Pour l’auteur de Planète malade, «la faillite» de la stratégie européenne s’explique aussi par d’autres facteurs. «Beaucoup de morts et beaucoup de souffrances psychologiques, sociales et économiques auraient pu être évitées» en adoptant une lutte plus efficace contre le Covid-19. Citant le mathématicien Laurent Lafforgue, il fustige tout d’abord la lenteur de la réaction française.
«Pendant les mois de janvier, février, mars, en France et en Belgique, pendant que la contamination se répand en Chine et dans d’autres pays, même quand l’Italie devient une catastrophe, on ne fait rien. On ne fait absolument rien. […) C’est vraiment la méthode Coué: ça va bien, tout est sous contrôle… De purs mensonges! […] Face à une pandémie, vous devez réagir le plus vite possible et radicalement. Cette idée de “on va suivre, on va évoluer, on va contrôler, voir ce qu’on va faire”, c’est exactement le contraire de ce qu’il faut faire. Il faut agir vite et fort.»

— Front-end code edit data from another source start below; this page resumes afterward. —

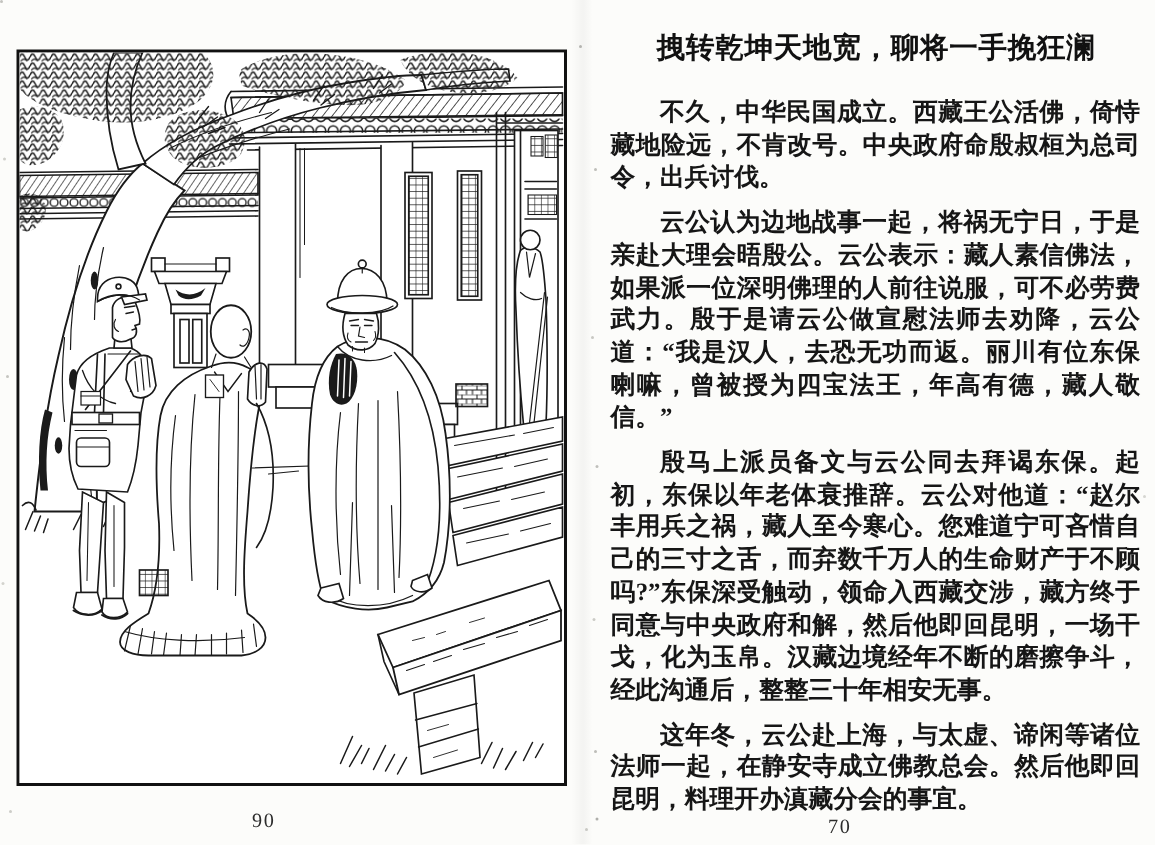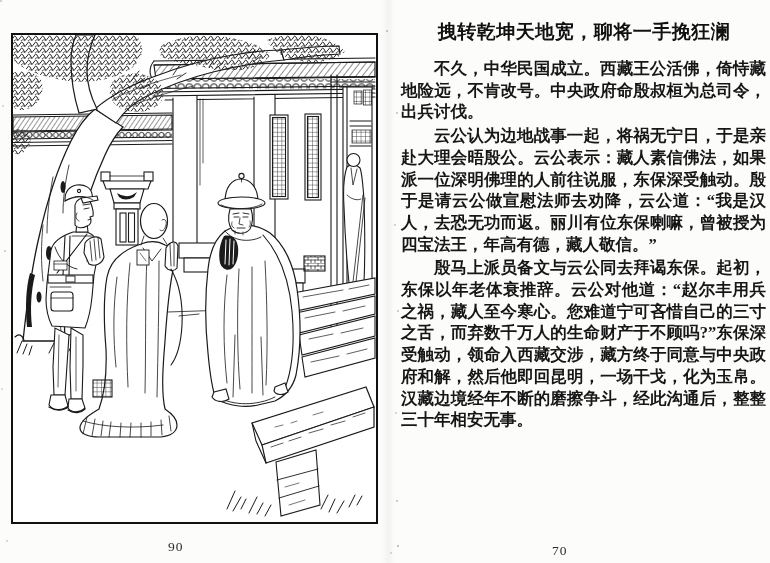--- a/index.html
+++ b/index.html
@@ -27,7 +27,7 @@
     font-size:16.5px;line-height:21.7px;font-weight:600;
     text-align:justify;text-justify:inter-character;color:#161616;
   }
-  .story-body p{margin:2px;text-indent:2em;}
+  .story-body p{margin:8px;text-indent:2em;}
   .page-number{
     position:absolute;font-size:13.5px;color:#2c2c2c;letter-spacing:1px;
   }

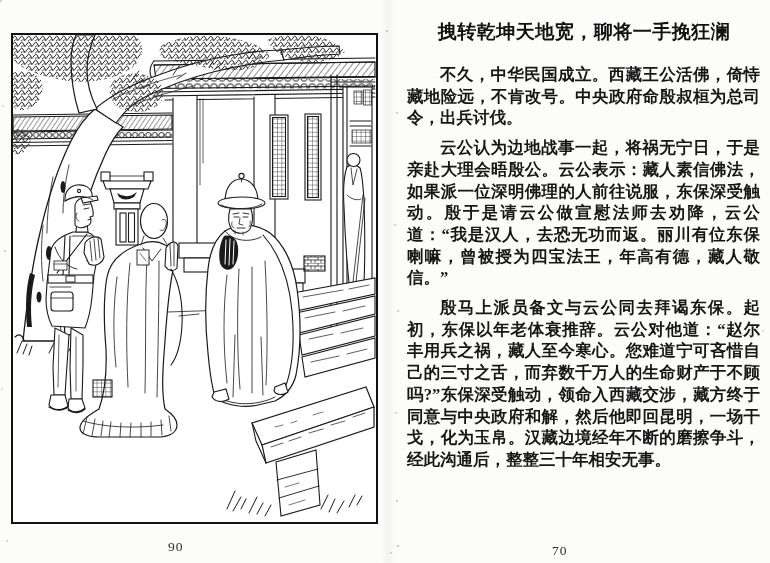--- a/index.html
+++ b/index.html
@@ -289,7 +289,7 @@
   <div class="story-title">拽转乾坤天地宽，聊将一手挽狂澜</div>
   <div class="story-body">
     <p>不久，中华民国成立。西藏王公活佛，倚恃藏地险远，不肯改号。中央政府命殷叔桓为总司令，出兵讨伐。</p>
-    <p>云公认为边地战事一起，将祸无宁日，于是亲赴大理会晤殷公。云公表示：藏人素信佛法，如果派一位深明佛理的人前往说服，东保深受触动。殷于是请云公做宣慰法师去劝降，云公道：“我是汉人，去恐无功而返。丽川有位东保喇嘛，曾被授为四宝法王，年高有德，藏人敬信。”</p>
+    <p>云公认为边地战事一起，将祸无宁日，于是亲赴大理会晤殷公。云公表示：藏人素信佛法，如果派一位深明佛理的人前往说服，可不必劳费武力。殷于是请云公做宣慰法师去劝降，云公道：“我是汉人，去恐无功而返。丽川有位东保喇嘛，曾被授为四宝法王，年高有德，藏人敬信。”</p>
     <p>殷马上派员备文与云公同去拜谒东保。起初，东保以年老体衰推辞。云公对他道：“赵尔丰用兵之祸，藏人至今寒心。您难道宁可吝惜自己的三寸之舌，而弃数千万人的生命财产于不顾吗?”东保深受触动，领命入西藏交涉，藏方终于同意与中央政府和解，然后他即回昆明，一场干戈，化为玉帛。汉藏边境经年不断的磨擦争斗，经此沟通后，整整三十年相安无事。</p>
   </div>
 </div>

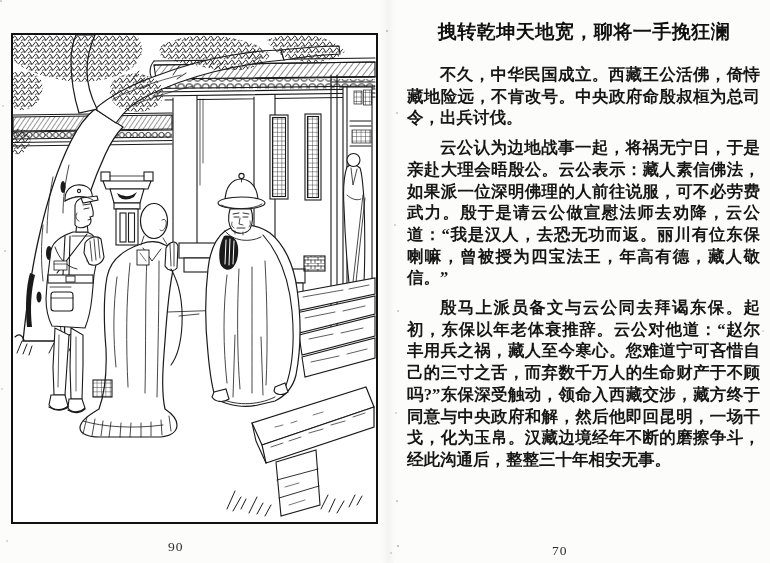--- a/index.html
+++ b/index.html
@@ -291,6 +291,7 @@
     <p>不久，中华民国成立。西藏王公活佛，倚恃藏地险远，不肯改号。中央政府命殷叔桓为总司令，出兵讨伐。</p>
     <p>云公认为边地战事一起，将祸无宁日，于是亲赴大理会晤殷公。云公表示：藏人素信佛法，如果派一位深明佛理的人前往说服，可不必劳费武力。殷于是请云公做宣慰法师去劝降，云公道：“我是汉人，去恐无功而返。丽川有位东保喇嘛，曾被授为四宝法王，年高有德，藏人敬信。”</p>
     <p>殷马上派员备文与云公同去拜谒东保。起初，东保以年老体衰推辞。云公对他道：“赵尔丰用兵之祸，藏人至今寒心。您难道宁可吝惜自己的三寸之舌，而弃数千万人的生命财产于不顾吗?”东保深受触动，领命入西藏交涉，藏方终于同意与中央政府和解，然后他即回昆明，一场干戈，化为玉帛。汉藏边境经年不断的磨擦争斗，经此沟通后，整整三十年相安无事。</p>
+    <p>这年冬，云公赴上海，与太虚、谛闲等诸位法师一起，在静安寺成立佛教总会。然后他即回昆明，料理开办滇藏分会的事宜。</p>
   </div>
 </div>
 

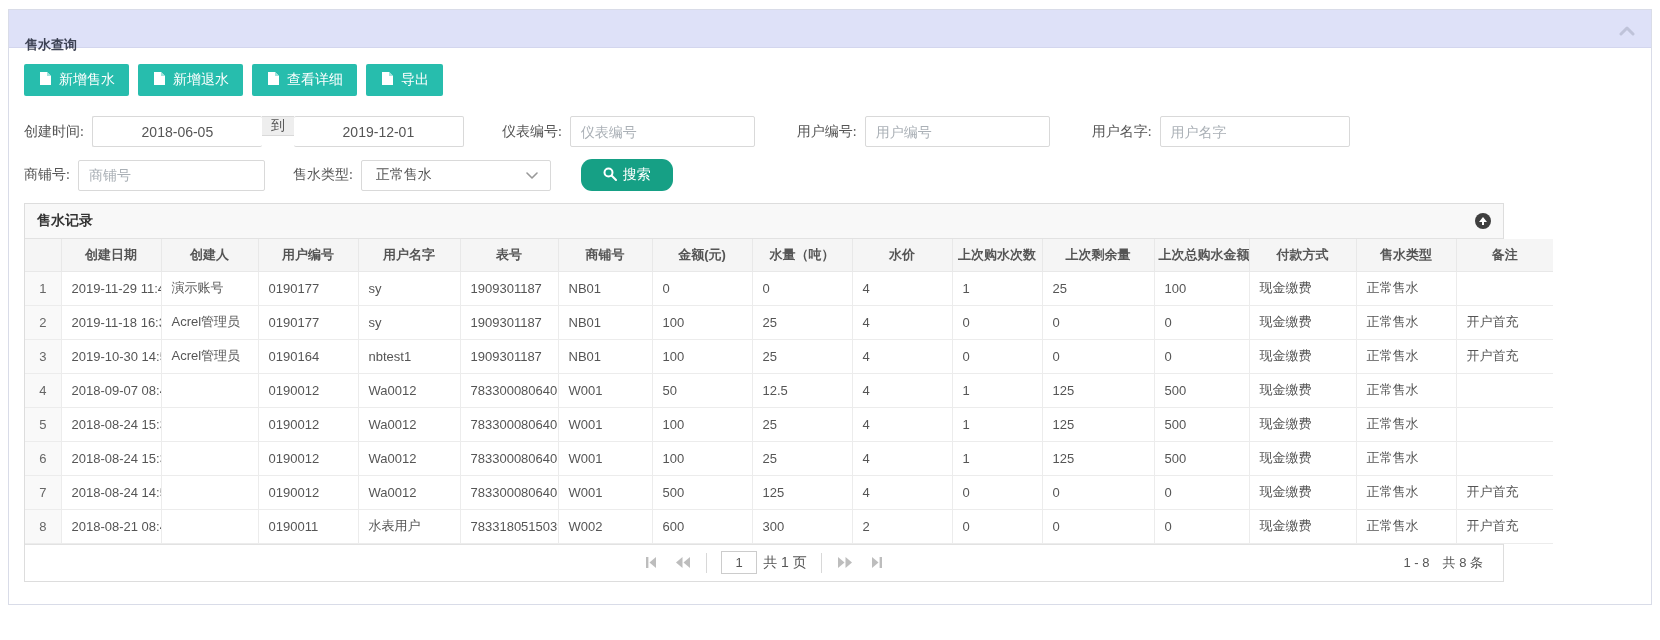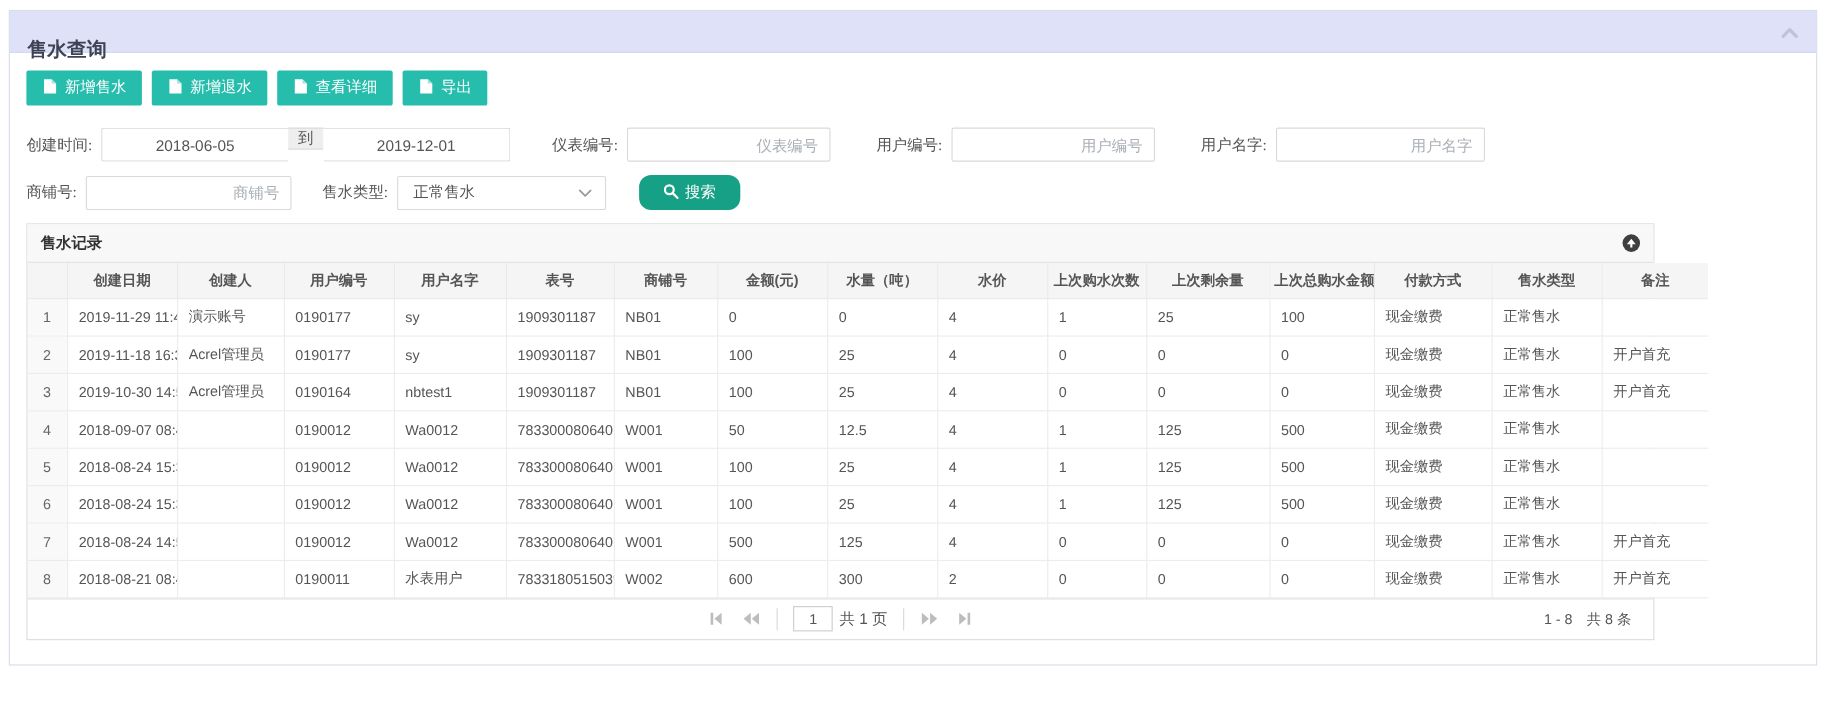--- a/index.html
+++ b/index.html
@@ -10,7 +10,7 @@
   
   .titlebar { height: 38px; background: #dee1f8; display: flex; align-items: center;
     justify-content: space-between; padding: 0 16px; border-bottom: 1px solid #d3d6ee; }
-  .titlebar .title { font-size: 18px; font-weight: bold; color: #3d4254; margin-top: 33px; }
+  .titlebar .title { font-size: 13px; font-weight: bold; color: #3d4254; margin-top: 33px; }
   .collapse-icon { width: 16px; height: 12px; cursor: pointer; }
 
   .content { padding: 16px 15px 0 15px; }

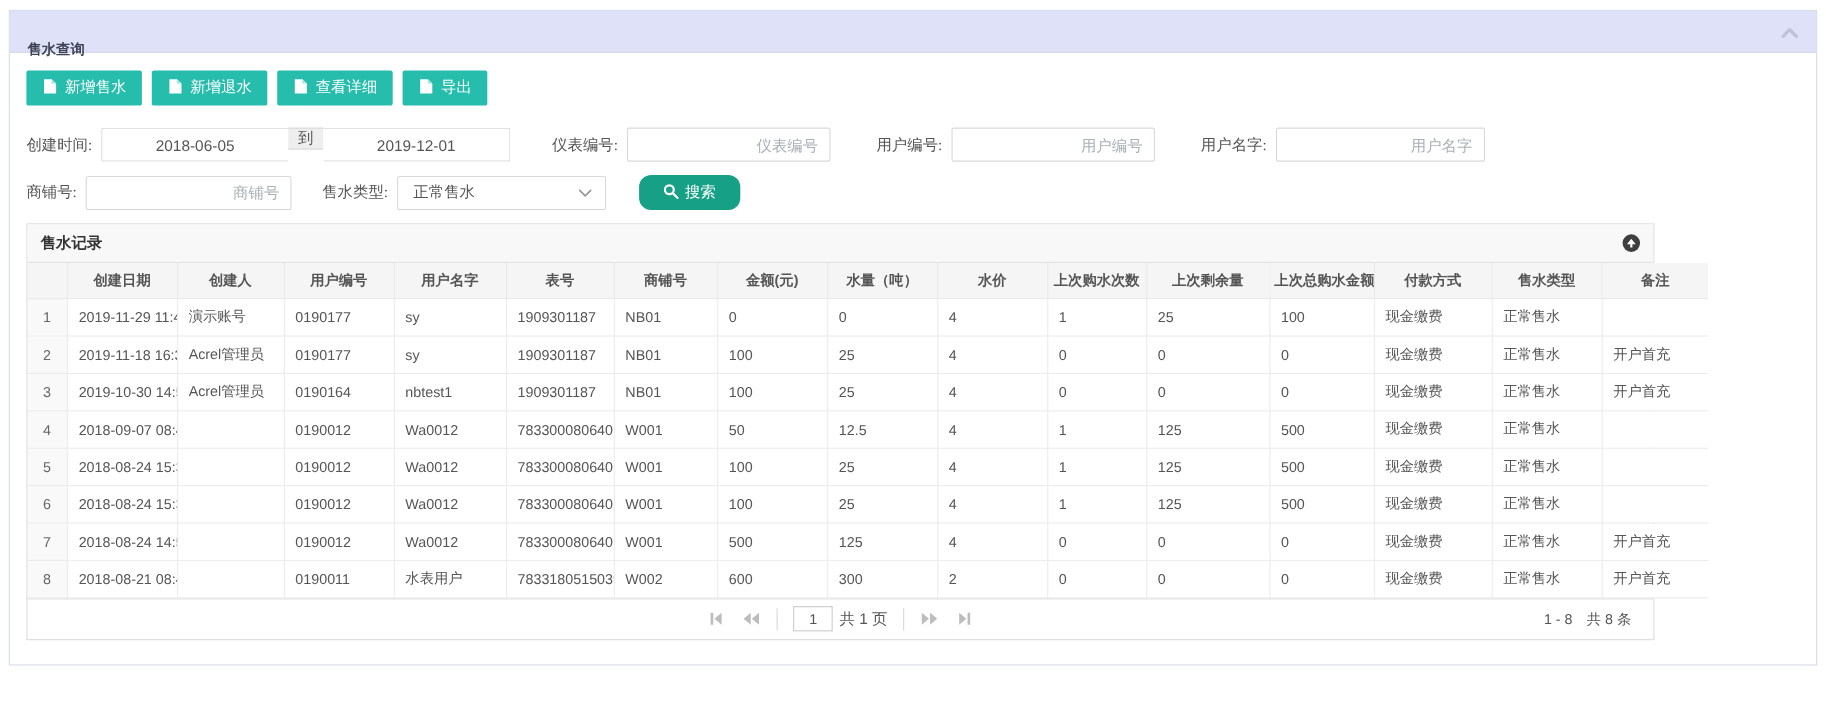--- a/index.html
+++ b/index.html
@@ -24,7 +24,7 @@
   .filter-row { display: flex; align-items: center; margin-bottom: 12px; font-size: 14px; color: #555; }
   .filter-row label { margin-right: 8px; white-space: nowrap; font-family: Liberation Serif, serif; }
   .txt { height: 31px; border: 1px solid #d9d9d9; border-radius: 2px; font-size: 14px; color: #555;
-    padding: 0 10px; font-family: inherit; text-align: right; }
+    padding: 0 10px; font-family: inherit; }
   .txt::placeholder { color: #aab0b6; }
   .date-group { display: flex; align-items: flex-start; }
   .date-input { width: 170px; text-align: center; }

Cette stratégie se résumait à faire en sorte que la pandémie soit «gérable» et que les hôpitaux ne soient «pas trop surchargés». Elle s’est soldée par un échec. «Pourquoi veut-on limiter la contamination et pas l’arrêter?» s’interroge-t-il. Selon lui, l’arrêt total de l’économie n’était pas envisageable pour les gouvernements occidentaux «inféodés aux intérêts économiques des multinationales». L’essayiste belge propose une autre méthode:
«On arrête tout. On arrête absolument tout. Le shutdown pendant un mois. On teste, on trace les gens, on les isole, on les aide, on les soutient… Et le reste redémarre le plus vite possible. Mais, pour que ça marche, il faut faire ce qu’a fait la Chine, ainsi que d’autres pays. On arrête tout, surtout le travail et les déplacements vers le travail.»
Avec 2,9% de croissance et 35 morts du Covid-19, le miracle vietnamien a des explications historiques
Une étude de la direction générale de la Santé publiée en septembre 2020 dressait une liste des principaux clusters identifiés en collectivités, les premiers étant survenus dans des entreprises. «C’est au travail que la plupart des contaminations se font», observe ainsi Michel Collon. Jean-Luc Mélenchon avait pareillement questionné en octobre l’utilité du couvre-feu, affirmant: «60% des contaminations (au Covid-19) ont lieu au travail ou à l’école ou à l’université.» (Cependant, des fact-checkers ont contesté ces chiffres, dénonçant l’amalgame entre clusters et ensemble des contaminations.)
À la différence de ce qui se fait dans «les pays capitalistes occidentaux», Michel Collon préconise enfin l’envoi d’équipes médicales sur le terrain.
«On va maison par maison, écouter les gens, voir s’ils ont un problème, faire des tests pour ne pas envoyer inutilement plein de gens dans les hôpitaux, ce qui est dangereux. On met en place un suivi. […] On adopte un accompagnement et un traçage social. C’est une dimension humaine qui manque terriblement chez nous, où beaucoup de gens sont laissés à eux-mêmes», déplore l’essayiste belge.